- _Work task_: Retype the entries below exactly, dropping the images.

- _Information given_:
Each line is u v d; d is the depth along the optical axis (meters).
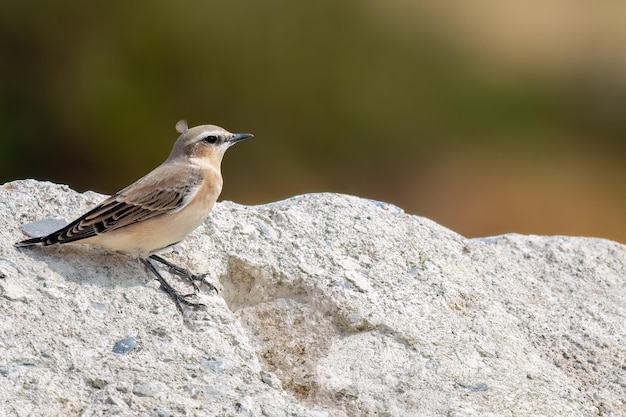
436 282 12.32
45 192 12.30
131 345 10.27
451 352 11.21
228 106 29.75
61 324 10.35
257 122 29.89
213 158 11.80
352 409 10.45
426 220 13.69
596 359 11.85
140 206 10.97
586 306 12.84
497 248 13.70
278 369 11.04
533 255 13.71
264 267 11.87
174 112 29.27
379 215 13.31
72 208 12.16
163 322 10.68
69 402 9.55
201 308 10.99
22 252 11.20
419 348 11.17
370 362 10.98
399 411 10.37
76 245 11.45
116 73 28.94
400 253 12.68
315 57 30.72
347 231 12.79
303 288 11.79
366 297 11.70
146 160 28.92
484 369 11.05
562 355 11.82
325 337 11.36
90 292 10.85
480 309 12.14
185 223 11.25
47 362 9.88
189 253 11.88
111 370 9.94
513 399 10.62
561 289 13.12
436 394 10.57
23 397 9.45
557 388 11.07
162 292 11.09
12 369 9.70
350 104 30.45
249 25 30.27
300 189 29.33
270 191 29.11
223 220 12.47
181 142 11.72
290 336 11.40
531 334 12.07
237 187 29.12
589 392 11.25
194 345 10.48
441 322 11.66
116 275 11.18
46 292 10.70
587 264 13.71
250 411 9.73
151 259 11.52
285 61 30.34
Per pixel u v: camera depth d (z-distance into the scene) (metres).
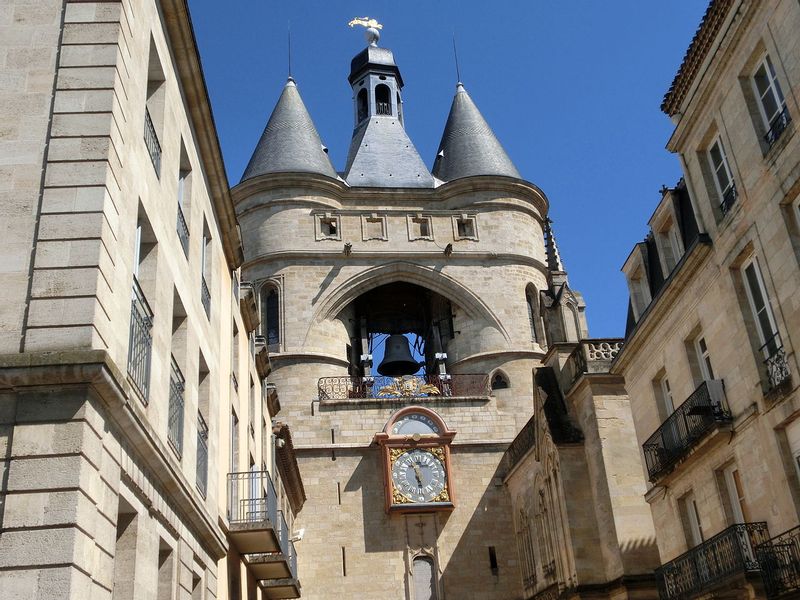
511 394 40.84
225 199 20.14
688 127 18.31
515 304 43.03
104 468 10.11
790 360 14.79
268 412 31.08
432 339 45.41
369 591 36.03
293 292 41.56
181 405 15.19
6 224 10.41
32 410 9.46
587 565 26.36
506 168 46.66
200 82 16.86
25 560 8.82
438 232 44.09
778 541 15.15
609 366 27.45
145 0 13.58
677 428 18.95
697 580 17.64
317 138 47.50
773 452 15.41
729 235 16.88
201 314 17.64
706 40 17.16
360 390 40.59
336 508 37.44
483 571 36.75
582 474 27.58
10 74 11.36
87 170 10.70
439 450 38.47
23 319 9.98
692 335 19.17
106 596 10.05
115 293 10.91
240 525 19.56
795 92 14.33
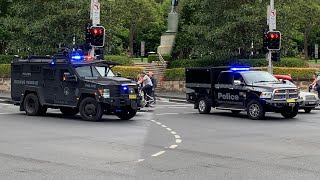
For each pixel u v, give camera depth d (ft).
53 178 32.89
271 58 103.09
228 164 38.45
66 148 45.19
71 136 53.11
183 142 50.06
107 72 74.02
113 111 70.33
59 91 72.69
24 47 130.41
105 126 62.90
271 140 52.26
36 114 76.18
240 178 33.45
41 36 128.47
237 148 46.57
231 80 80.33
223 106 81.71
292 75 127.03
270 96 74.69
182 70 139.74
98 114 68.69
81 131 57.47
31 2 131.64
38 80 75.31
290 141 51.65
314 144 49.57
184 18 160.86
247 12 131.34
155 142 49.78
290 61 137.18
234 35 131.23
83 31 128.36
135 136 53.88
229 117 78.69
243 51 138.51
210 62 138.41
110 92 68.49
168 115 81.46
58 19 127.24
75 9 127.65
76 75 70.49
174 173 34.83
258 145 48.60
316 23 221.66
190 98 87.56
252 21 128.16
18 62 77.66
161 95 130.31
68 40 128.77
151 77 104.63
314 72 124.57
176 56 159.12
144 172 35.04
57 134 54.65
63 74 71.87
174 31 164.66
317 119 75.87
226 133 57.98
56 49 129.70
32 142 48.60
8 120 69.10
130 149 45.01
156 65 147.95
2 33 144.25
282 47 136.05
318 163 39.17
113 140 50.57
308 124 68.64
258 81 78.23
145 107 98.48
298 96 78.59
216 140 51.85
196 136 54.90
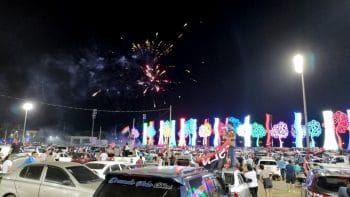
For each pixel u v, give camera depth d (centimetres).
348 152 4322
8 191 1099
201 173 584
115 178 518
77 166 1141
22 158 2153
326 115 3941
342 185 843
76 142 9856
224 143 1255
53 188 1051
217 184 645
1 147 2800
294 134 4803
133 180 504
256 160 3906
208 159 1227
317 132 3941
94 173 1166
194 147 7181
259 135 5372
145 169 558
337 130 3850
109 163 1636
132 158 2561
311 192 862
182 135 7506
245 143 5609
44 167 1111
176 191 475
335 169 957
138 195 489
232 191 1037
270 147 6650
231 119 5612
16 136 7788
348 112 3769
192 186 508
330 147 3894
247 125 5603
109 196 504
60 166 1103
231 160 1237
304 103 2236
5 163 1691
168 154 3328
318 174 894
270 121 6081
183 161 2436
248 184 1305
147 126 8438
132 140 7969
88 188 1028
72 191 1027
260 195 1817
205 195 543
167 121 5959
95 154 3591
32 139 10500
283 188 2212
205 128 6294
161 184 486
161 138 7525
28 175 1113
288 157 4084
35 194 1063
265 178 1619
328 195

- _Your response_:
Each line is u v d; d is the depth along the optical axis (meters).
436 282 12.32
45 192 12.30
131 345 10.27
451 352 11.21
228 106 29.75
61 324 10.35
257 122 29.89
213 158 11.80
352 409 10.45
426 220 13.69
596 359 11.85
140 206 10.97
586 306 12.84
497 248 13.70
278 369 11.04
533 255 13.71
264 267 11.87
174 112 29.27
379 215 13.31
72 208 12.16
163 322 10.68
69 402 9.55
201 308 10.99
22 252 11.20
419 348 11.17
370 362 10.98
399 411 10.37
76 245 11.45
116 73 28.94
400 253 12.68
315 57 30.72
347 231 12.79
303 288 11.79
366 297 11.70
146 160 28.92
484 369 11.05
562 355 11.82
325 337 11.36
90 292 10.85
480 309 12.14
185 223 11.25
47 362 9.88
189 253 11.88
111 370 9.94
513 399 10.62
561 289 13.12
436 394 10.57
23 397 9.45
557 388 11.07
162 292 11.09
12 369 9.70
350 104 30.45
249 25 30.27
300 189 29.33
270 191 29.11
223 220 12.47
181 142 11.72
290 336 11.40
531 334 12.07
237 187 29.12
589 392 11.25
194 345 10.48
441 322 11.66
116 275 11.18
46 292 10.70
587 264 13.71
250 411 9.73
151 259 11.52
285 61 30.34
Per pixel u v: camera depth d (z-distance into the scene) (metres).
511 394 40.84
225 199 20.14
688 127 18.31
515 304 43.03
104 468 10.11
790 360 14.79
268 412 31.08
432 339 45.41
369 591 36.03
293 292 41.56
181 405 15.19
6 224 10.41
32 410 9.46
587 565 26.36
506 168 46.66
200 82 16.86
25 560 8.82
438 232 44.09
778 541 15.15
609 366 27.45
145 0 13.58
677 428 18.95
697 580 17.64
317 138 47.50
773 452 15.41
729 235 16.88
201 314 17.64
706 40 17.16
360 390 40.59
336 508 37.44
483 571 36.75
582 474 27.58
10 74 11.36
87 170 10.70
439 450 38.47
23 319 9.98
692 335 19.17
106 596 10.05
115 293 10.91
240 525 19.56
795 92 14.33
For each pixel u v, give camera depth d (ft).
53 178 32.89
271 58 103.09
228 164 38.45
66 148 45.19
71 136 53.11
183 142 50.06
107 72 74.02
113 111 70.33
59 91 72.69
24 47 130.41
105 126 62.90
271 140 52.26
36 114 76.18
240 178 33.45
41 36 128.47
237 148 46.57
231 80 80.33
223 106 81.71
292 75 127.03
270 96 74.69
182 70 139.74
98 114 68.69
81 131 57.47
31 2 131.64
38 80 75.31
290 141 51.65
314 144 49.57
184 18 160.86
247 12 131.34
155 142 49.78
290 61 137.18
234 35 131.23
83 31 128.36
135 136 53.88
229 117 78.69
243 51 138.51
210 62 138.41
110 92 68.49
168 115 81.46
58 19 127.24
75 9 127.65
76 75 70.49
174 173 34.83
258 145 48.60
316 23 221.66
190 98 87.56
252 21 128.16
18 62 77.66
161 95 130.31
68 40 128.77
151 77 104.63
314 72 124.57
176 56 159.12
144 172 35.04
57 134 54.65
63 74 71.87
174 31 164.66
317 119 75.87
226 133 57.98
56 49 129.70
32 142 48.60
8 120 69.10
130 149 45.01
156 65 147.95
2 33 144.25
282 47 136.05
318 163 39.17
113 140 50.57
308 124 68.64
258 81 78.23
145 107 98.48
298 96 78.59
216 140 51.85
196 136 54.90
For each pixel u v, give camera depth d (centimetres).
348 152 4322
8 191 1099
201 173 584
115 178 518
77 166 1141
22 158 2153
326 115 3941
342 185 843
76 142 9856
224 143 1255
53 188 1051
217 184 645
1 147 2800
294 134 4803
133 180 504
256 160 3906
208 159 1227
317 132 3941
94 173 1166
194 147 7181
259 135 5372
145 169 558
337 130 3850
109 163 1636
132 158 2561
311 192 862
182 135 7506
245 143 5609
44 167 1111
176 191 475
335 169 957
138 195 489
232 191 1037
270 147 6650
231 119 5612
16 136 7788
348 112 3769
192 186 508
330 147 3894
247 125 5603
109 196 504
60 166 1103
231 160 1237
304 103 2236
5 163 1691
168 154 3328
318 174 894
270 121 6081
183 161 2436
248 184 1305
147 126 8438
132 140 7969
88 188 1028
72 191 1027
260 195 1817
205 195 543
167 121 5959
95 154 3591
32 139 10500
283 188 2212
205 128 6294
161 184 486
161 138 7525
28 175 1113
288 157 4084
35 194 1063
265 178 1619
328 195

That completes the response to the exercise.